- Interactive map of Tono Dam
- Country: Ghana
- Location: Kassena Nankana District
- Purpose: Irrigation
- Status: Operational
- Construction began: 1975
- Opening date: 1985
- Owner: Ghana Government

Dam and spillways
- Impounds: Tono River

= Tono Dam (Ghana) =

Dam

Tono Dam is one of the largest agricultural dams in western Africa, located in Kassena-Nankana District of Upper East Region, northern Ghana. The 2km long dam irrigates some 2,490 hectares of land.

== History ==
Construction of the dam started in 1975 and completed in 1985 by Taysec, a British engineering company. It was established by Ghana Government to promote the production of food crop all year round by small scale farmer within an organized and managed irrigation scheme.
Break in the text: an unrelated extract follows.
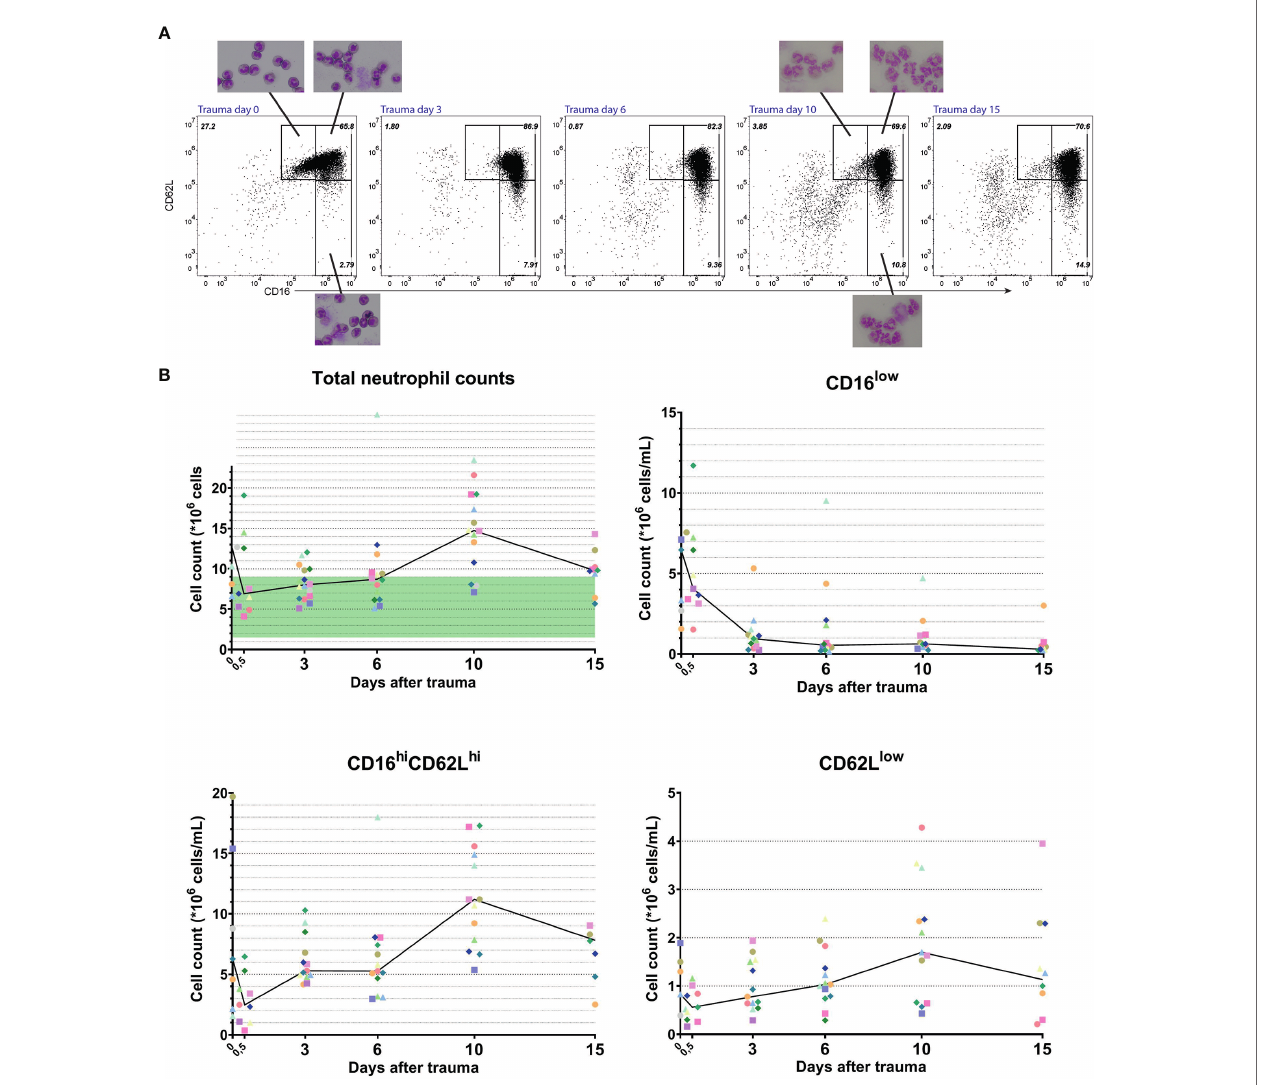
FIGURE 3 | Longitudinal data from multitrauma patients. Representative FACS examples of CD16/CD62L plot of blood from a multitrauma patient. From left to right: at admission (day 0), 3 days, 6 days, 10 days and 15 days after admission to the hospital (A) . Kinetics of cell counts over time of all circulating neutrophils (upper left panel), CD16 low neutrophils (upper right panel), mature CD16 high /CD62L high neutrophils (lower left panel) and CD62L low neutrophils (lower right panel). Data from a unique individual is represented by a unique color. A line is plotted through the medians of every time point. In the upper left panel, the normal range of blood counts for neutrophils is marked by a green area ranging from 1,5 to 9*10 6 cells/mL (B)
The Irrigation Company of Upper Region (ICOUR) was set up to manage the Dam.

== Rehabilitation ==
In 2008, the concrete slabs in the main gravity canal of the dam was rehabilitated. The Ghana Government under The Ghana Commercial Agriculture Project (GCAP) secure funding from World Bank and USAID to rehabilitate the Dam.

== Impact ==
The dam serve about seven communities, it ability to provide water for irrigation all year round have increase the cultivating of rice, soya bean, and tomato. This have improve the livelihoods of local farmers. The dam have forms a lake with a notable bird habitat.

=== Disease ===
The condition of the dam makes it ideals for the breeding of the schistosomiasis parasite. This parasite invades the body through the skin and resides in the intestinal tract or walls of the bladder. It can cause painful bleeding and sterility, if left untreated.